Start of Supplied data

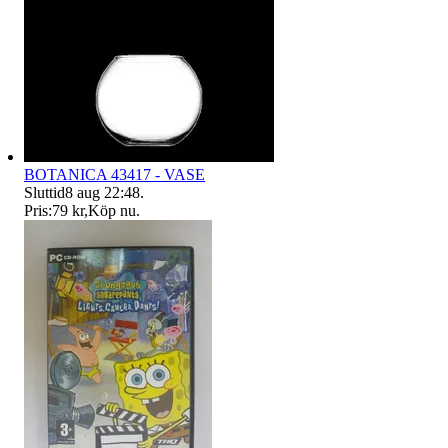
BOTANICA 43417 - VASE
Sluttid
8 aug 22:48
.
Pris:
79 kr
,
Köp nu
.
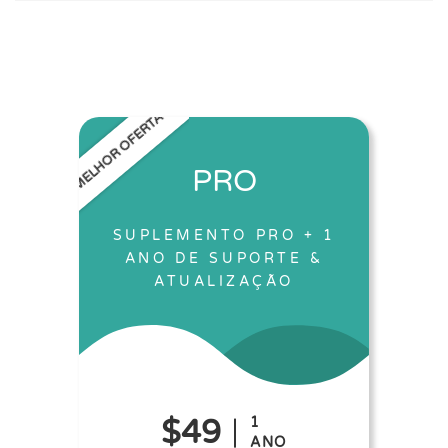
MELHOR OFERTA
PRO
SUPLEMENTO PRO + 1
ANO DE SUPORTE &
ATUALIZAÇÃO
$49
1
ANO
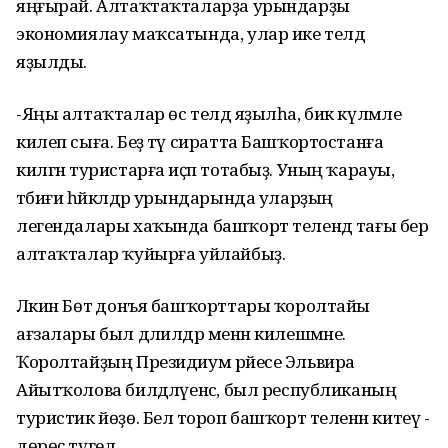
яңғырай. Алтаҡтаҡталарҙа урындарҙы
экономиялау маҡсатында, улар ике телдә
яҙылды.
-Яңы алтаҡталар өс телдә яҙылһа, бик күләмле
килеп сыға. Беҙ тәү сиратта Башҡортостанға
килгән туристарға иҫәп тотабыҙ. Уның ҡарауы,
тәбиғи һәйкәлдәр урындарында уларҙың
легендалары хаҡында башҡорт телендә тағы бер
алтаҡталар ҡуйырға уйлайбыҙ.
Ләкин Бөтә донъя башҡорттары ҡоролтайы
ағзалары был дәлилдәр менән килешмәне.
Ҡоролтайҙың Президиум рәйесе Эльвира
Айытҡолова билдәләүенсә, был республиканың
туристик йөҙө. Белә тороп башҡорт теленән китеү -
дөрөҫ түгел.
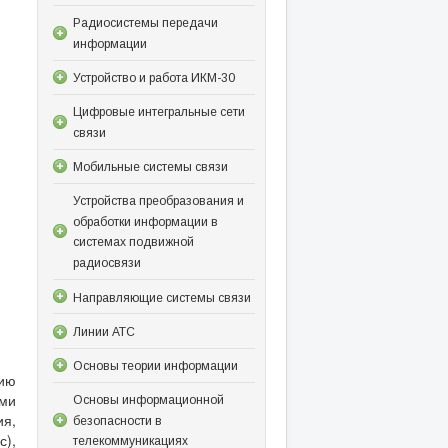
Радиосистемы передачи
информации
Устройство и работа ИКМ-30
Цифровые интегральные сети
связи
Мобильные системы связи
Устройства преобразования и
обработки информации в
системах подвижной
радиосвязи
Направляющие системы связи
Линии АТС
Основы теории информации
нию
ьми
Основы информационной
ия,
безопасности в
с),
телекоммуникациях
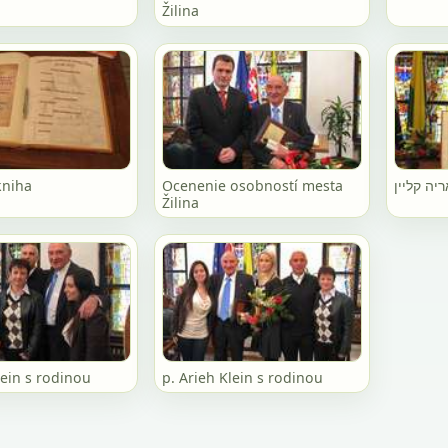
Žilina
kniha
Ocenenie osobností mesta
Žilina
lein s rodinou
p. Arieh Klein s rodinou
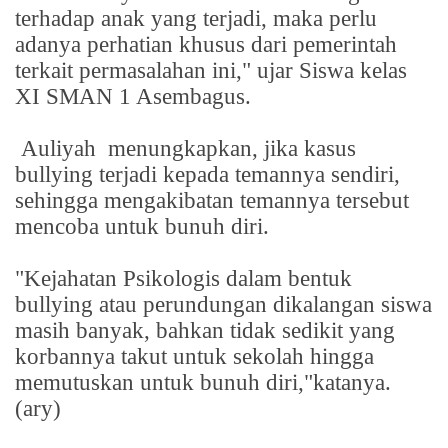
terhadap anak yang terjadi, maka perlu
adanya perhatian khusus dari pemerintah
terkait permasalahan ini," ujar Siswa kelas
XI SMAN 1 Asembagus.
Auliyah
menungkapkan, jika kasus
bullying terjadi kepada temannya sendiri,
sehingga mengakibatan temannya tersebut
mencoba untuk bunuh diri.
"Kejahatan Psikologis dalam bentuk
bullying atau perundungan dikalangan siswa
masih banyak, bahkan tidak sedikit yang
korbannya takut untuk sekolah hingga
memutuskan untuk bunuh diri,"katanya.
(ary)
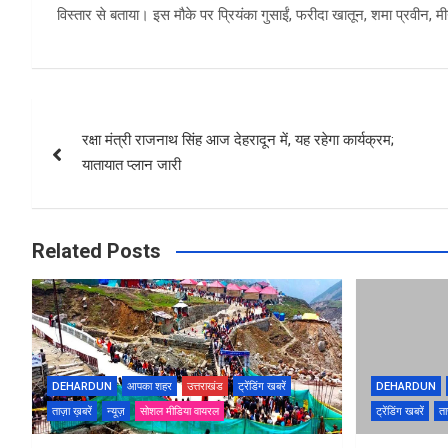
विस्तार से बताया। इस मौके पर प्रियंका गुसाईं, फरीदा खातून, शमा प्रवीन, 
Post
रक्षा मंत्री राजनाथ सिंह आज देहरादून में, यह रहेगा कार्यक्रम;
navigation
यातायात प्लान जारी
Related Posts
DEHARDUN
आपका शहर
उत्तराखंड
ट्रेंडिंग खबरें
DEHARDUN
ताज़ा ख़बरें
न्यूज़
सोशल मीडिया वायरल
ट्रेंडिंग खबरें
ता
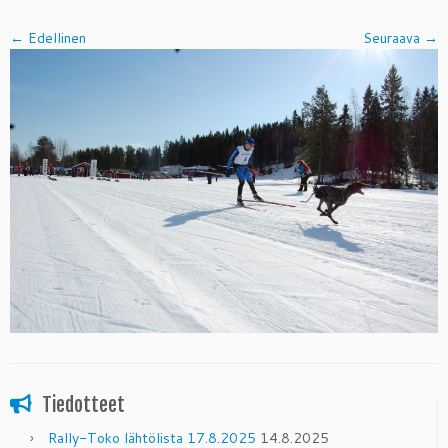
← Edellinen
Seuraava →
Tiedotteet
Rally-Toko lähtölista 17.8.2025
14.8.2025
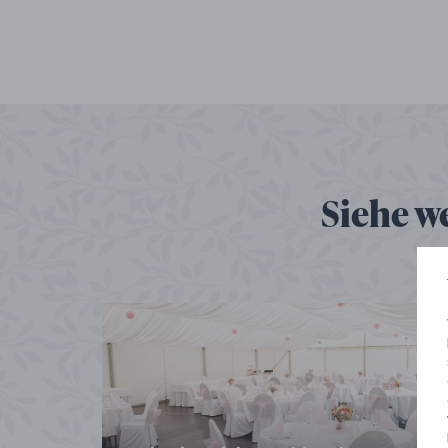
Siehe w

End of Supplied data

**Action item**
Tally the lines in this data that hold the word "Основы" and state only the count.

**Written solution**
2